WHAT THIS EXERCISE ASKS
#1 Using the array systems text, decide whether each statement agrees with it: (a) The page covers only Array Databases and leaves out other technologies. (b) Sensor data can give several null values, each with its own meaning. (c) Timeseries users will prefer index counting over date formats. Answer yes or no for each, quoting the deciding words of the text.
#2 Rewrite the part of the array systems text that opens with "Array Database Assessment" and closes with "Etiquette (see bottom).", putting "array stores" in place of "Array Databases".

Array Database Assessment WG Activity Overview Array Systems

Array Systems

Creator

Discussion
May 21, 2016 at 1:45 pm #137883
Peter Baumann
Participant
This page collects technology for handling massive multi-dimensional arrays. While emphasis is on Array Databases, other technologies addressing arrays are mentioned as well as long as substantial array support can be evidenced. Please observe Etiquette (see bottom).

Array databases naturally can do the “heavy lifting” in multi-dimensional access and processing, but arrays in practice never ome alone; rather, they are ornamented with application-specific metadata that are critical for understanding of the array data and for querying them appropriately. For example, in geo datacubes querying is done typically on geographical coordiantes, such asl latitude and longitude; the ssystem needs to be able to translate queries in geo coordinates into the native Cartesian index coordinates o arrays. In all applications using timeseries, users will want to hutilize date formats – such as ISO 8601 supporting syntax like “2018-02-20” – rather than index counting. For cell types, it is not sufficient to just know about integer versus floating-point numbers, but it is important to know about units of measure, null values (note that sensor data do not just deliver one null value, such as traditional databases suppoort, but multiple null values with individual semantics).

[Chart understanding data]

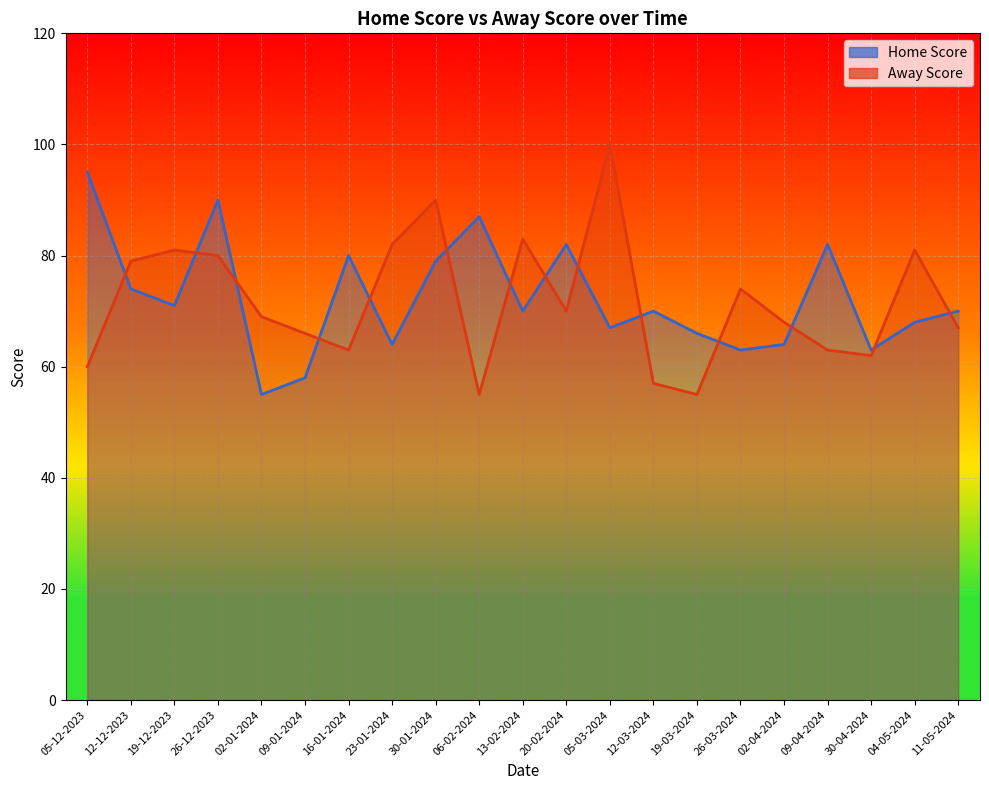

Which series changed the most between 23-01-2024 and 11-05-2024?

Away Score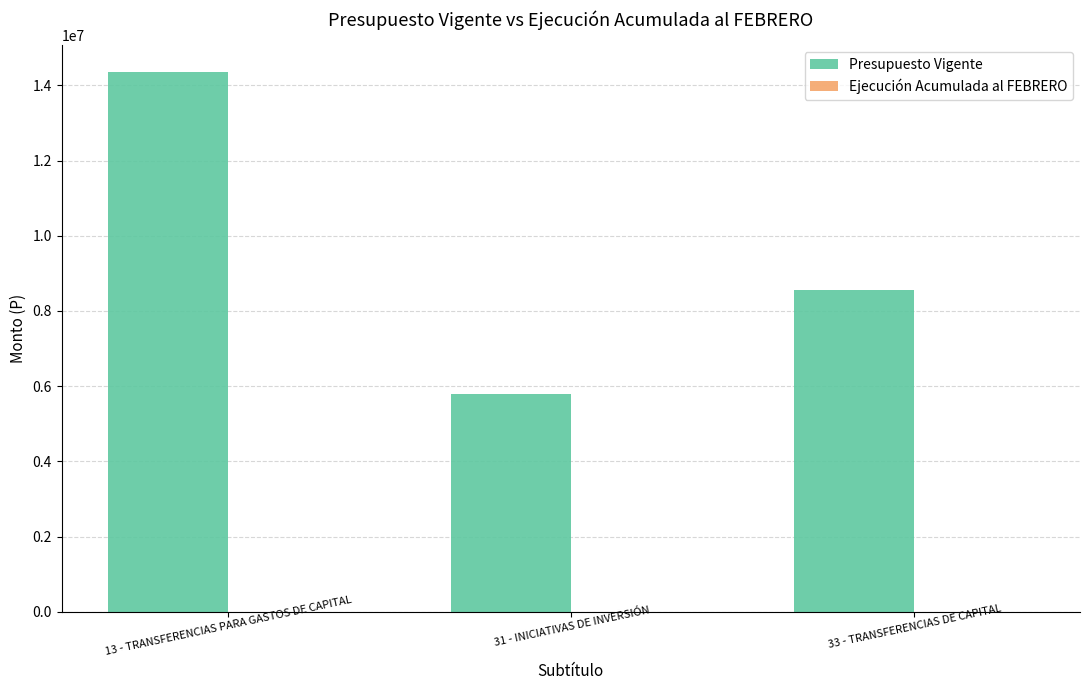

Are the bars horizontal?

No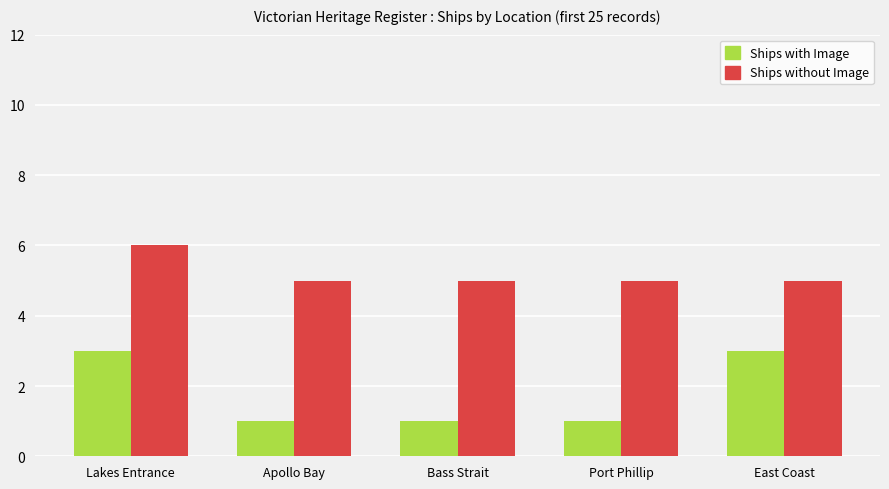

What is the value of the Ships with Image bar at the 2nd from the left?

1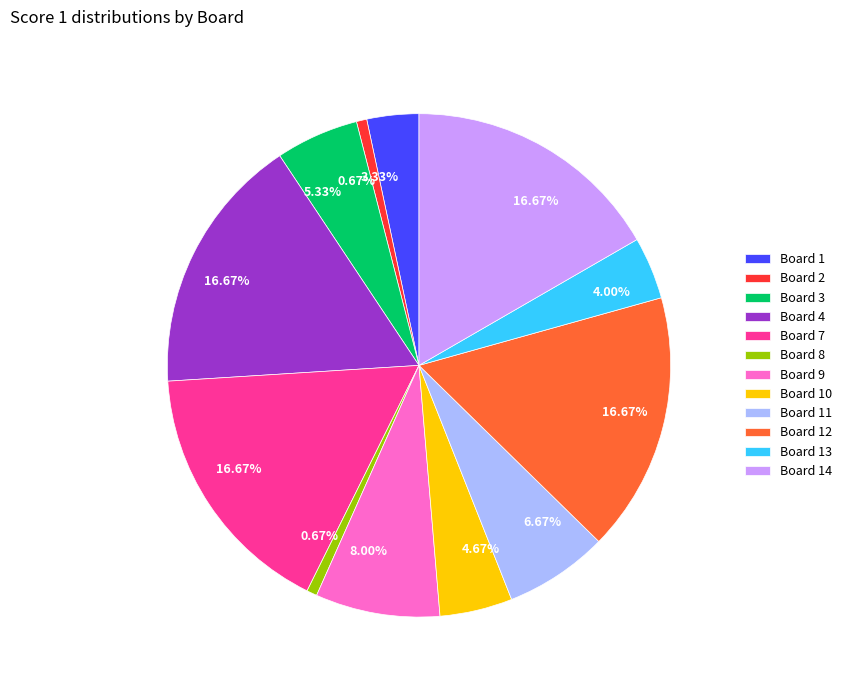

What percentage is the Board 9 slice, to the nearest percent?

8%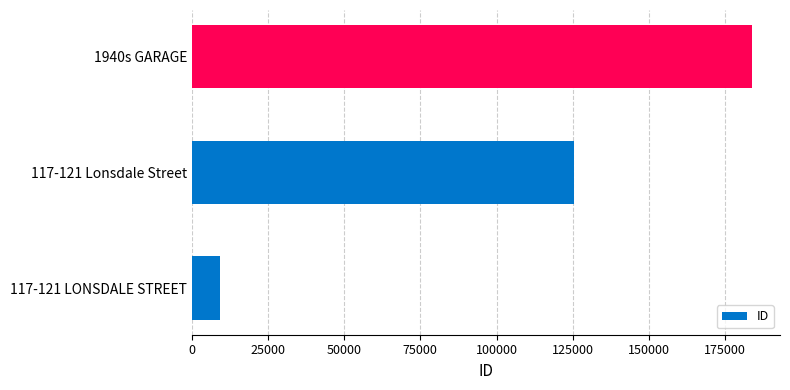

Reading top to bottom, transcribe all the data shown in this chart.

1940s GARAGE=183817	117-121 Lonsdale Street=125363	117-121 LONSDALE STREET=9301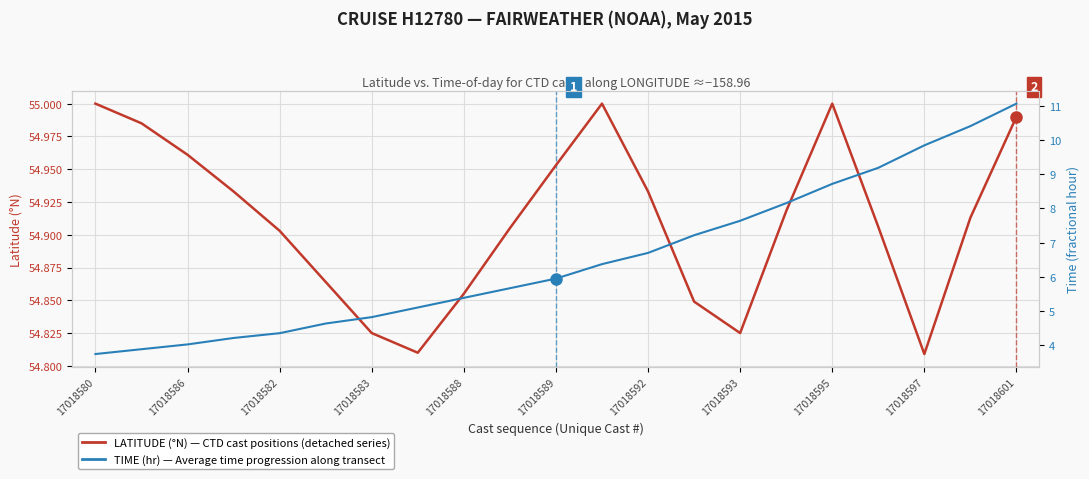

True or false: TIME (fractional hour) — HPI-style index and LATITUDE (°N) — Cast positions along transect cross at least once.

False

ANSWERS FOR THIS EXERCISE
#1
(a) No: "other technologies addressing arrays are mentioned as well as long as substantial array support can be evidenced"
(b) Yes: "multiple null values with individual semantics"
(c) No: "rather than index counting"

#2
Array Database Assessment WG Activity Overview Array Systems

Array Systems

Creator

Discussion
May 21, 2016 at 1:45 pm #137883
Peter Baumann
Participant
This page collects technology for handling massive multi-dimensional arrays. While emphasis is on array stores, other technologies addressing arrays are mentioned as well as long as substantial array support can be evidenced. Please observe Etiquette (see bottom).